Common myths about appraising
It is enforced by legal agencies that an appraiser must be state-licensed to perform appraisals for federally-supported real estate transactions in Wisconsin. The law allows you to receive a copy of your finished appraisal report from your lending agency after it has been provided. Contact Walz Appraisal if you have any concerns about the appraisal process.
Myth: The value that is assessed by the appraiser will be exactly the same as the market value.
Fact: This usually isn't true; most states do support the concept that the assessed value is the same as market value, but not always. Sometimes when interior remodeling has occurred and the assessor is not aware of the improvement or other houses in the area have not been reassessed for quite some time, it may vary wildly.
Myth: The buyer or the seller sometimes may have leverage in the value of the house depending upon for whom the appraiser is working.
Fact: There is no vested interest on the part of the appraiser in the outcome of the report, therefore he will complete his work with impartiality and independence, no matter for whom the appraisal is created.
Myth: Market value will approximate replacement cost.

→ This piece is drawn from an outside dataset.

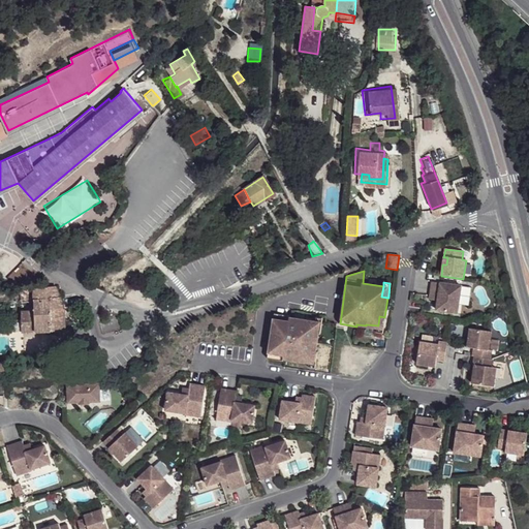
[(462,286),(431,282),(429,300),(436,301),(435,311),(458,315),(462,286)]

Fact: The way market value is derived is based on what a home buyer would likely pay a willing seller for a property without being under duress from any external group to buy or sell. If the property were reconstructed, the dollar amount needed to do so would form the replacement cost.

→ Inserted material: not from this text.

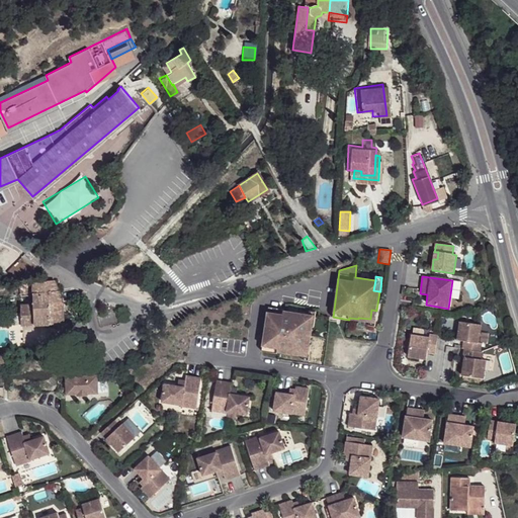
[(19,306),(21,326),(63,323),(62,309),(61,299),(59,293),(53,280),(31,281),(32,282),(18,283),(10,287),(11,295),(19,295),(30,293),(31,304),(19,306)]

Myth: Appraisers use a formula, such as a specific price per square foot, to arrive at the cost of a property.
Fact: Appraisers complete a comprehensive analysis of all factors in consideration to the price of a property, including its location, condition, size, proximity to facilities and recent opinion of value of comparable houses.
Myth: When the economy is robust and the value of properties are reported to be rising by a certain percentage, the other houses in the area can be expected to appreciate based on that same percentage.
Fact: All increase of price is on an individual basis, concluded by data on relevant elements and the data of comparable houses. This is true in strong economic times as well as poor.
Have other questions about appraisers, appraising or real estate in La Crosse County or Holmen, WI?Contact Walz Appraisal
Myth: The house's exterior is determinate of the actual worth of the home; it is unnecessary to do an interior inspection.
Fact: To conclude an accurate value beyond all doubt, an appraiser must inspect the house on a variety of factors based on area, condition, improvements, amenities, and current market trends. An outside-only inspection obviously can't provide all of the data required.
Myth: Because consumers fund the appraisal when applying for loans to buy or refinance their home, they own their appraisal report.
Fact: The document is, in fact, legally owned by the lender - unless the lender "releases its interest" in the appraisal. Home buyers must be provided with a copy of the appraisal report upon written request due to the Equal Credit Opportunity Act.
Myth: It doesn't mean anything to consumers what's in the report so long as it satisfies the needs of their lending company.
Fact: It is a very good idea for home buyers to go through a copy of their report so that they can double-check the accuracy of the document, in case there is a need to question its accuracy. Remember, this is probably the most expensive and important investment a consumer will ever make. There is an incredible amount of data contained in an appraisal report that will probably be useful to the home buyer in the future, such as the legal and physical description of the property, square footage measurements, list of comparable properties in the neighborhood, neighborhood description and a narrative of current real-estate activity and/or market trends in the proximity.
Myth: Appraisals are ordered only to assess real estate property values in home sales involving mortgage-lending transactions.
Fact: Depending upon their qualifications and designations, appraisers can and often do perform a multitude of services, including advice for estate planning, dispute resolution, zoning and tax assessment review and cost/benefit analysis.
Myth: You shouldn't need to get an appraisal if you have had a home inspection.
Fact: A home inspection report has a completely different purpose than an appraisal. An appraiser concludes on an opinion of value in the appraisal process and resulting report. House inspectors will write a report that will show the condition of the home and its major components and possible damage.